Is it open source? I'd love to check it out.


I'm thinking of abstracting out some of the quirks and open-sourcing the audio engine at some point, but it isn't nearly as intuitive or compatible as this library as it was developed recently along with the application that uses it...

On top of that, no vector operations or ring buffers are currently implemented, so I wouldn't be surprised if this library has significantly better performance. I do have a bit of a wish list of features to add to my code after taking a look at some of the techniques used here. It's complicated work, but I've never had a better experience learning a complicated system.

My implementation basically added a playback and mixing interface to the audio engine from this sample mixer project: http://developer.apple.com/library/ios/#samplecode/MixerHost...

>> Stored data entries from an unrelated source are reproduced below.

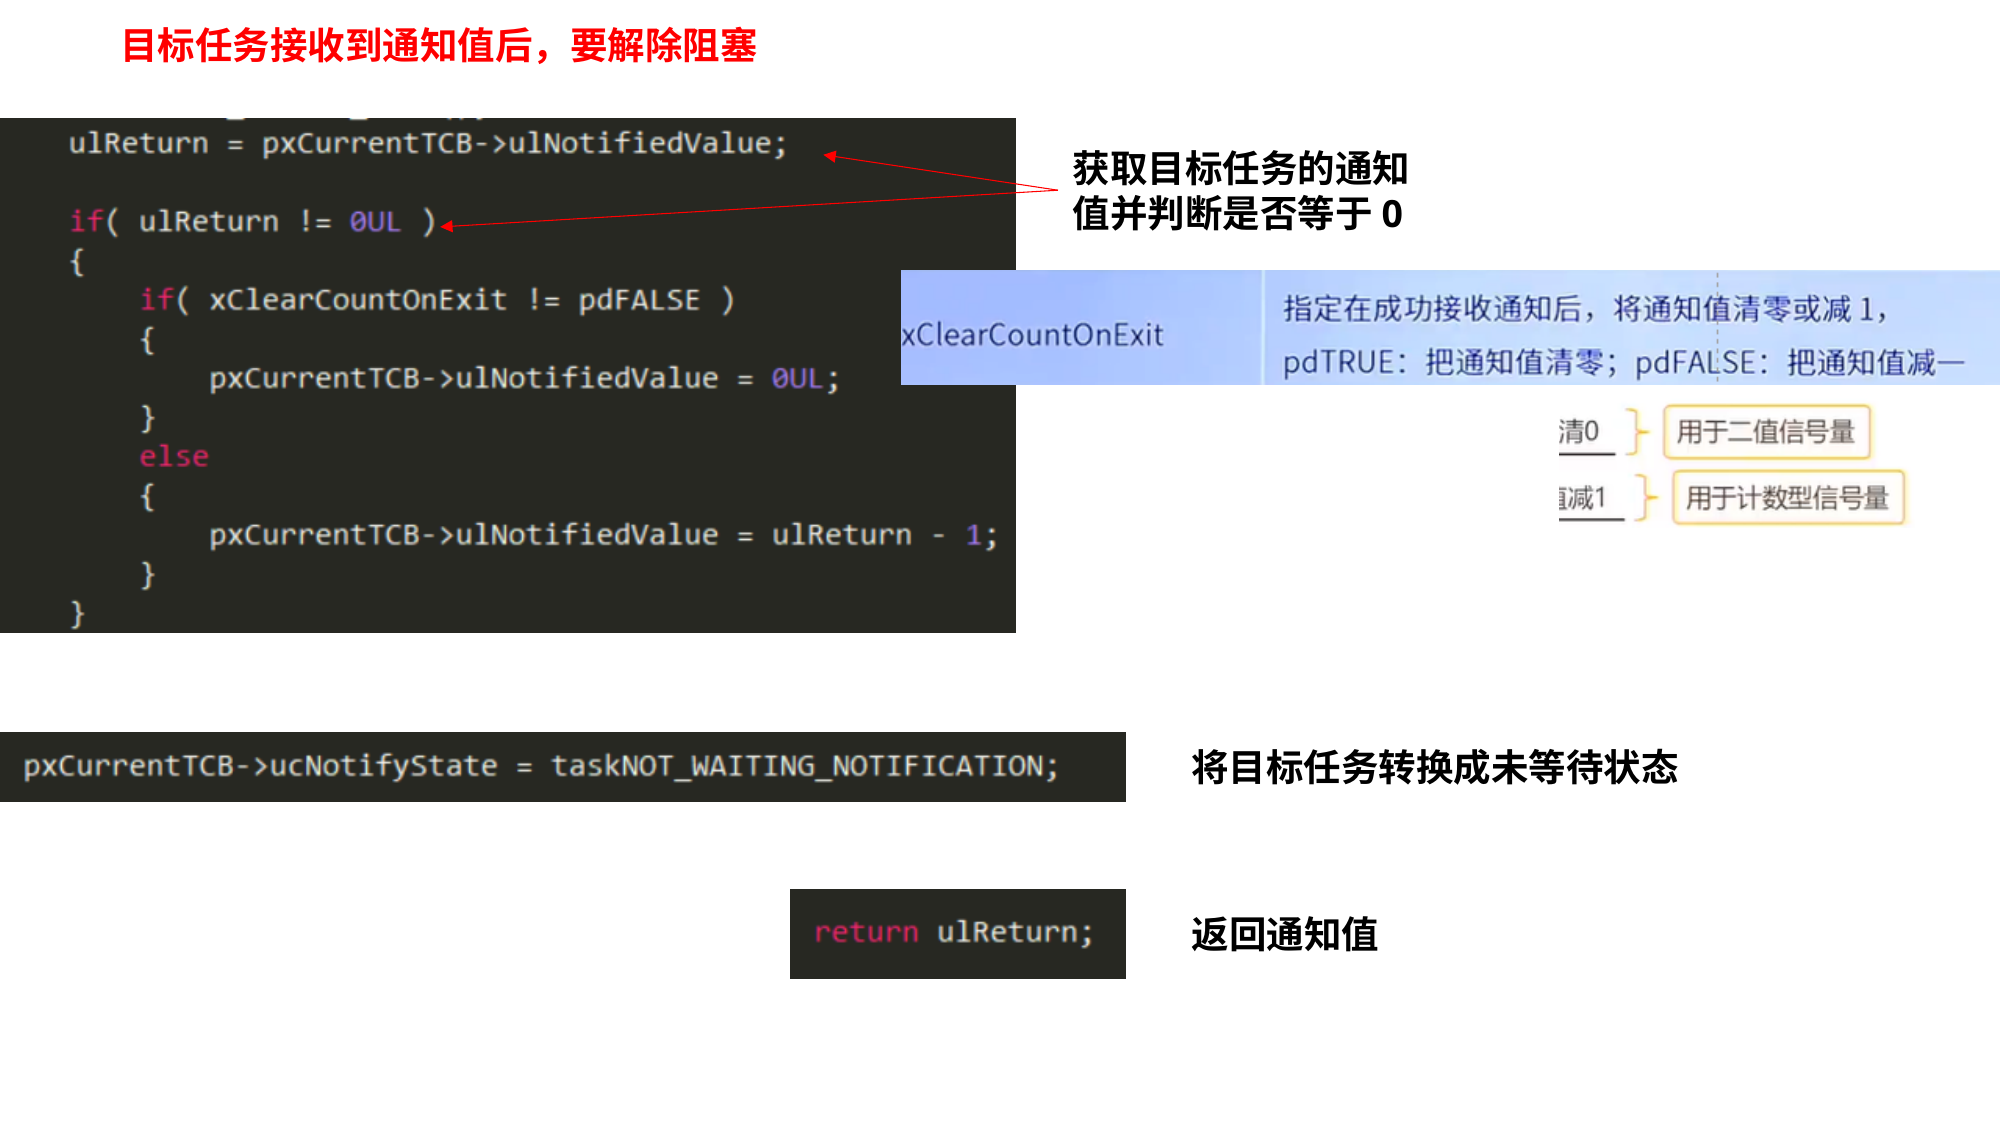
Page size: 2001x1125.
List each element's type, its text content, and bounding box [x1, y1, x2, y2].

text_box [823, 154, 1058, 190]
picture [1559, 388, 1943, 528]
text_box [440, 190, 1058, 227]
text_box 将目标任务转换成未等待状态 [1176, 736, 1709, 797]
picture [0, 732, 1126, 802]
picture [790, 889, 1126, 979]
picture [0, 118, 2000, 633]
text_box 目标任务接收到通知值后，要解除阻塞 [105, 14, 883, 74]
text_box 返回通知值 [1176, 903, 1560, 964]
text_box 获取目标任务的通知值并判断是否等于0 [1057, 137, 1443, 243]
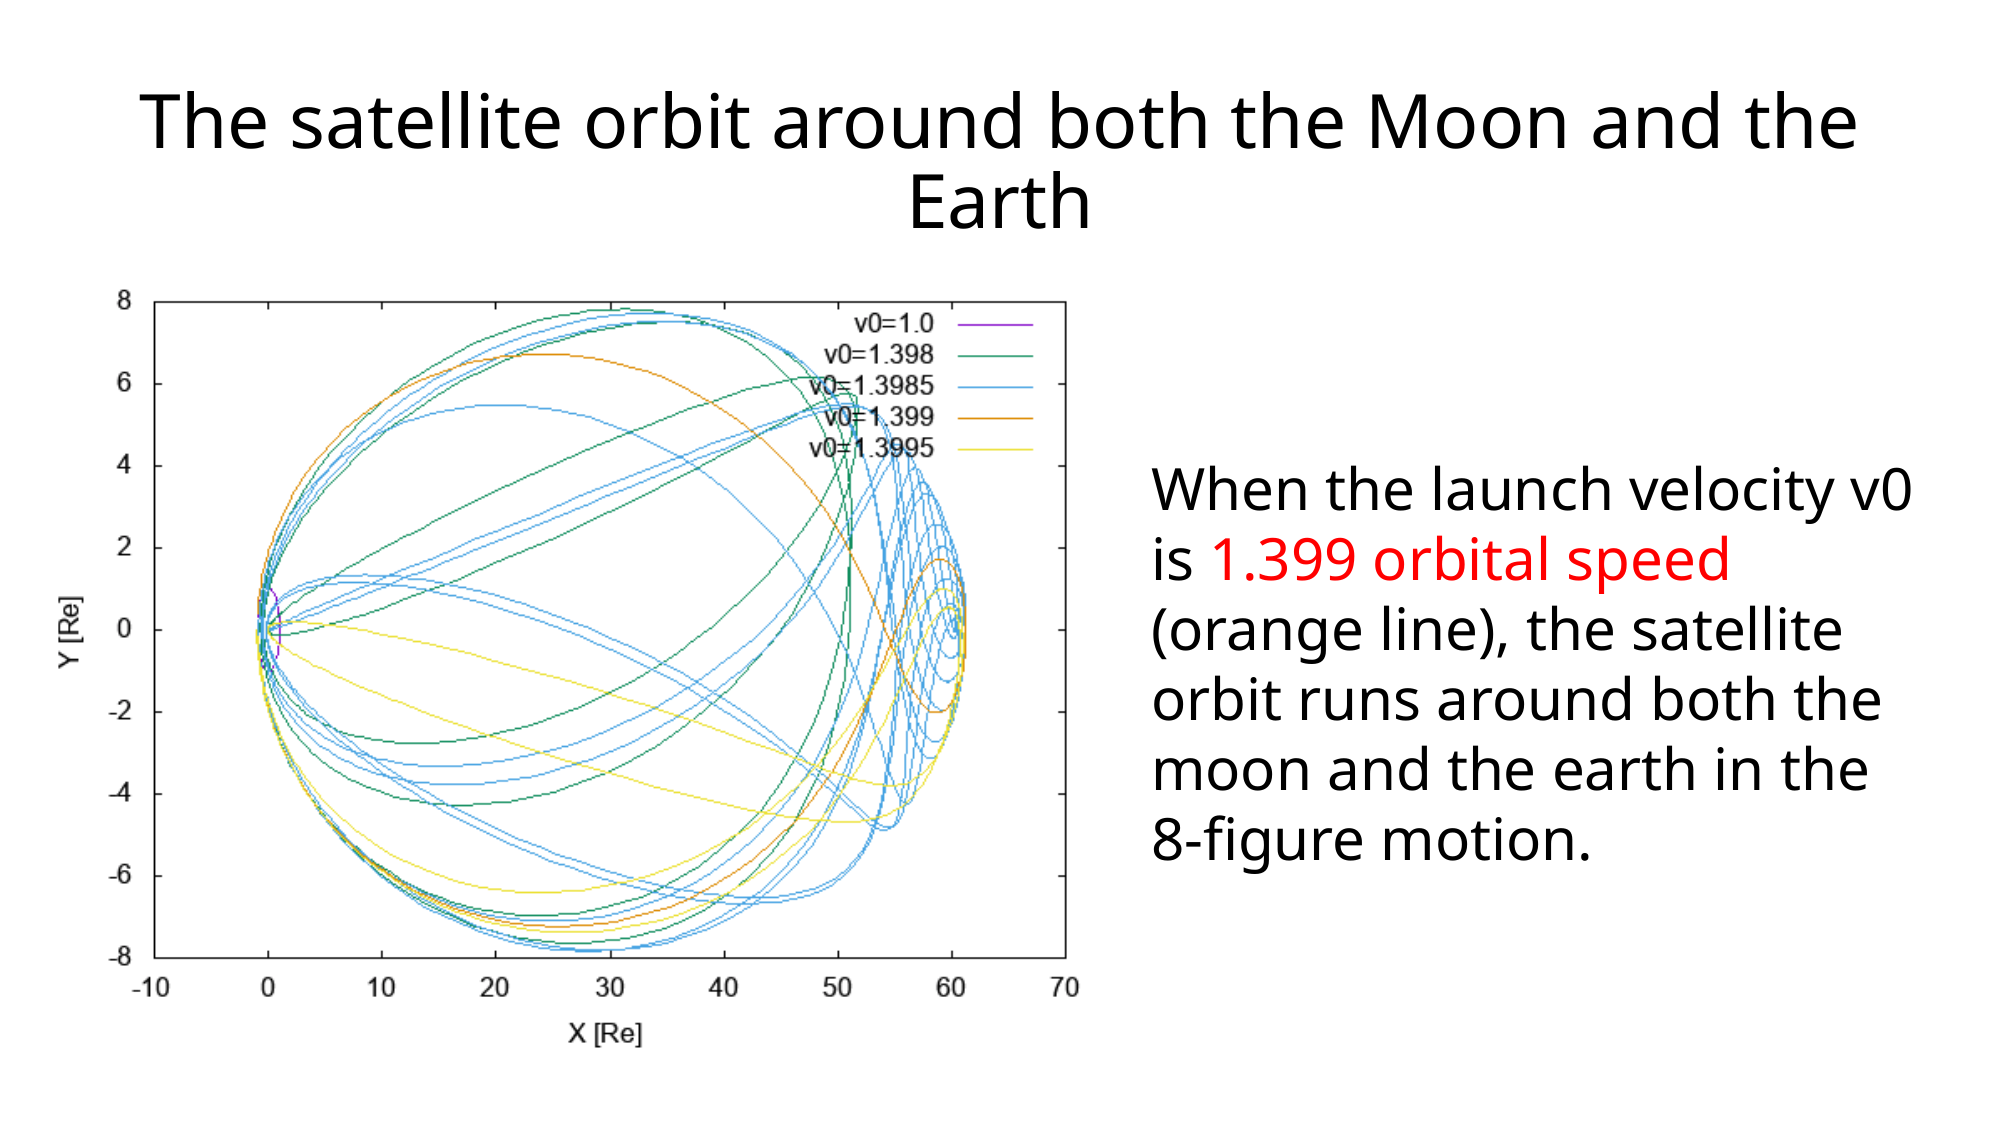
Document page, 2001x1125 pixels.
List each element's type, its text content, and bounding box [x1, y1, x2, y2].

text_box When the launch velocity v0 is 1.399 orbital speed (orange line), the satellite orbit runs around both the moon and the earth in the 8-figure motion. [1136, 444, 1942, 880]
picture [47, 272, 1097, 1056]
title The satellite orbit around both the Moon and the Earth [102, 55, 1898, 273]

By vector operations do you mean using something like the Accelerate framework? or SSE/NEON primitives? or just retooling your code so that your compiler can make attempts to vectorize when possible?


I'm a bit new to this stuff, so I'm not exactly sure to be honest! It looks like he is piping several array operations through Accelerate, and I suspect there is at least one part of my render callback function that would finish faster with appropriate vectorization.

If anyone has any relevant tips about how the Obj-C LLVM or whatever it is actually works and what it means for low-latency audio, please do share. My current strategy is ruthless and minimal static allocation but I don't know what is best.